| Excerpt |
····················

The transition role works in the opposite direction as well, when a team starts its move forward on offense. As Twellman put it, “The modern version of that player is much better technically than thirty or forty years ago.” Though they’re both defense-minded, Beckerman and Mascherano handle the ball with an unconscious ease; it seems to roll off their feet effortlessly. Their outlet passes might not be the ones that lead immediately to a goal, but they are often the first step toward scoring. “You want the attacking guys to be creative, you want them to have imagination,” Beckerman said. “It’s trying to make their game easier. So a lot of times it’s getting the ball to the attacking midfielder where he has time and space to make the killer pass to the guy who scores.”

The more offensive a player’s abilities, the more that natural ease with the ball turns into gifted creativity, making him a constant threat. Italy’s Andrea Pirlo has demonstrated this as well as anyone in the world—he shined in Italy’s 2006 run to the World Cup championship, and he led the team to the Euro 2012 final, where it lost to Spain. As Pirlo plays it, the position is known as a deep-lying playmaker, and every time he touches the ball the game’s temperature rises.

····················

| Dataset section |

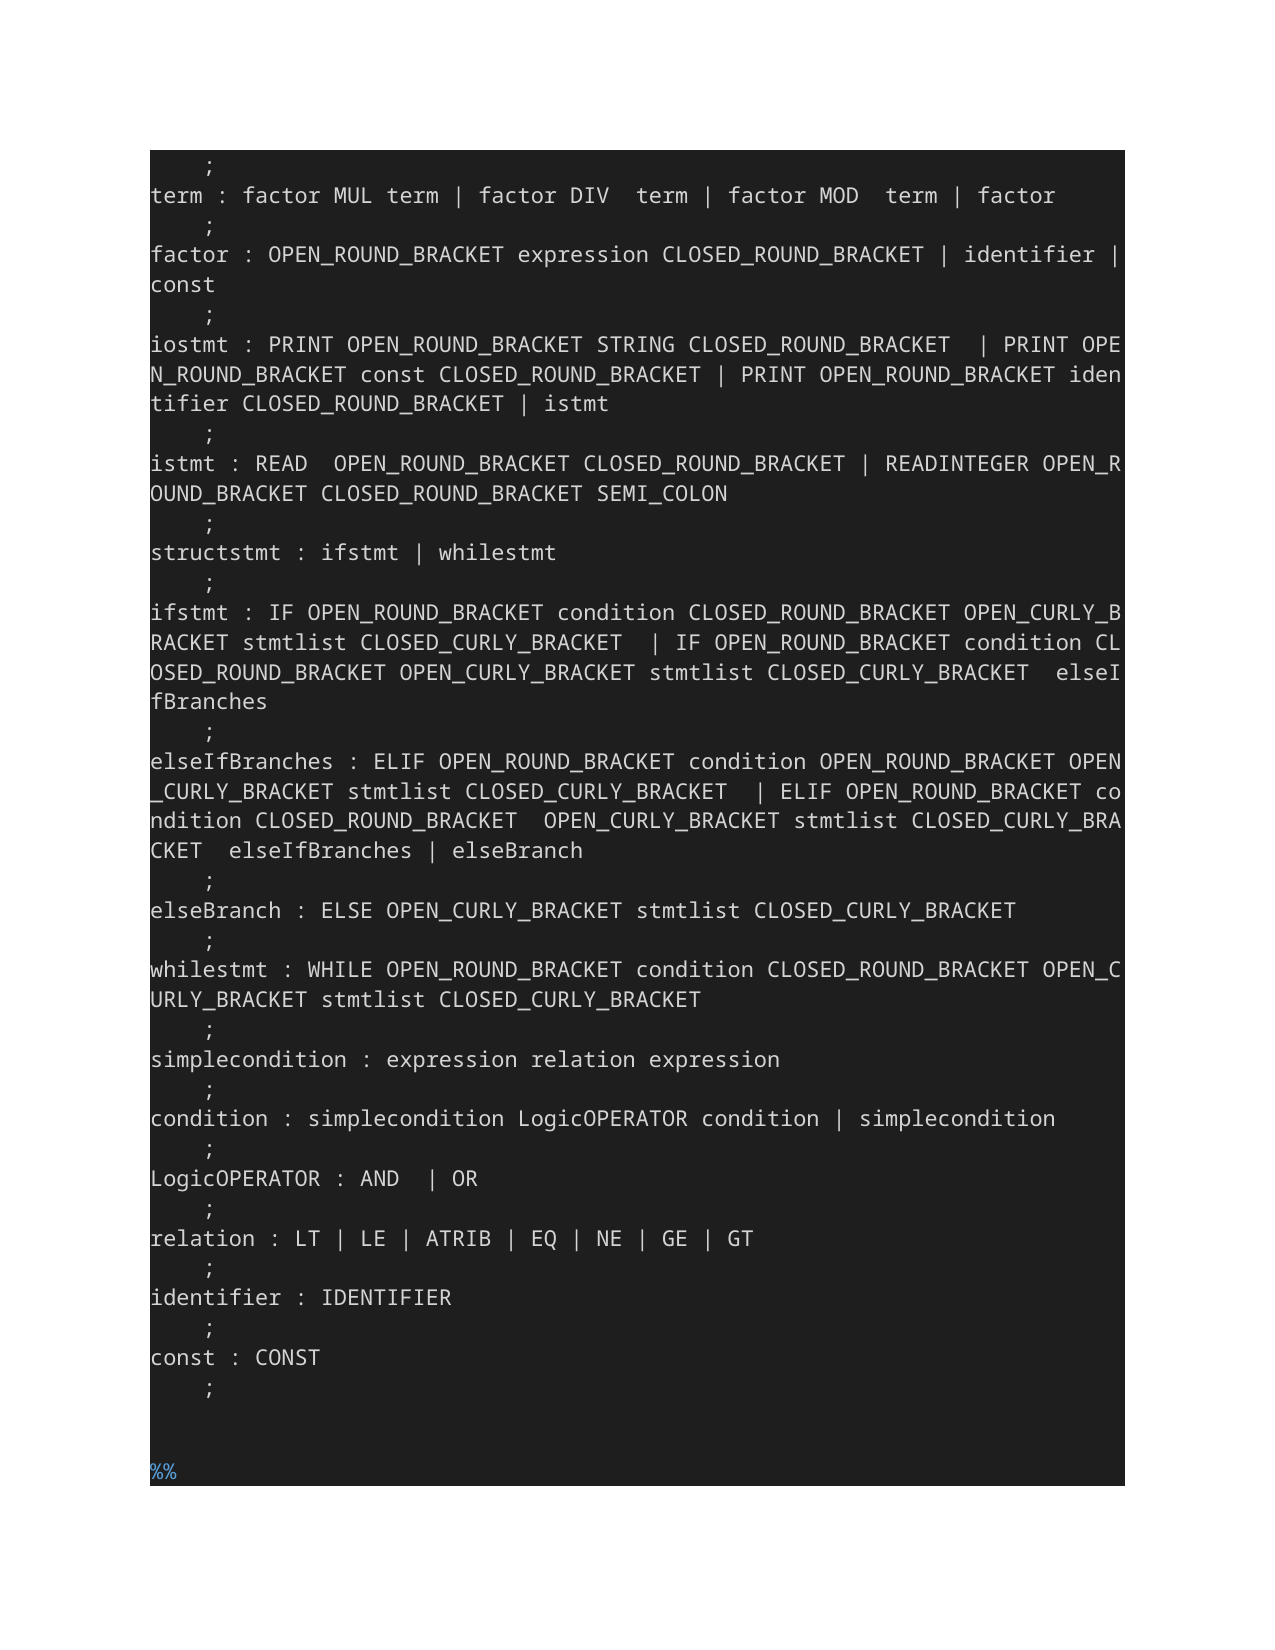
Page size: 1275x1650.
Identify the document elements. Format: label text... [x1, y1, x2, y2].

····················

| Short problem 1 |
Using the passage on midfield playmakers in soccer, decide whether each statement agrees with it: (a) Beckerman and Mascherano's outlet passes usually lead straight to a goal; (b) Italy lost the Euro 2012 final to Spain; (c) Pirlo's position, as he plays it, is called a deep-lying playmaker. Give yes or no for each, with the deciding words from the passage quoted.
| Short problem 2 |
Extend the passage on midfield playmakers in soccer, picking up right after its final sentence.

| Task answer 1 |
(a) No: "Their outlet passes might not be the ones that lead immediately to a goal, but they are often the first step toward scoring."
(b) Yes: "he led the team to the Euro 2012 final, where it lost to Spain."
(c) Yes: "As Pirlo plays it, the position is known as a deep-lying playmaker"

| Task answer 2 |
It’s also what England’s Steven Gerrard has, to much acclaim, done this season for Liverpool. “Some people like to have a defensive midfielder next to a Pirlo, and some people think you can have the defensive midfielder ahead of him and allow the Gerrards of the world to roam and play those long balls over the top and be dangerous from there,” Twellman said. “Gerrard can still impact the game from that role of playmaking untraditionally. Where everyone thinks a playmaker’s a Number 10, he’s playing underneath the forwards in that quote-unquote Pirlo role.”

And then there’s the rare player who’s uniquely gifted on both sides of the ball. Manchester City’s Yaya Toure often lines up for Ivory Coast in front of the defense, yet at times you’ll find him changing the course of the game on the other side of the field as well. “He is your definition of a two-way midfielder,” Twellman said. “He applies pressure out of the midfield defensively, but what makes him so good is his ability to recognize, now is my opportunity to make that run forward … And he does it [for Manchester City] at an alarming rate in arguably the best league in the world.”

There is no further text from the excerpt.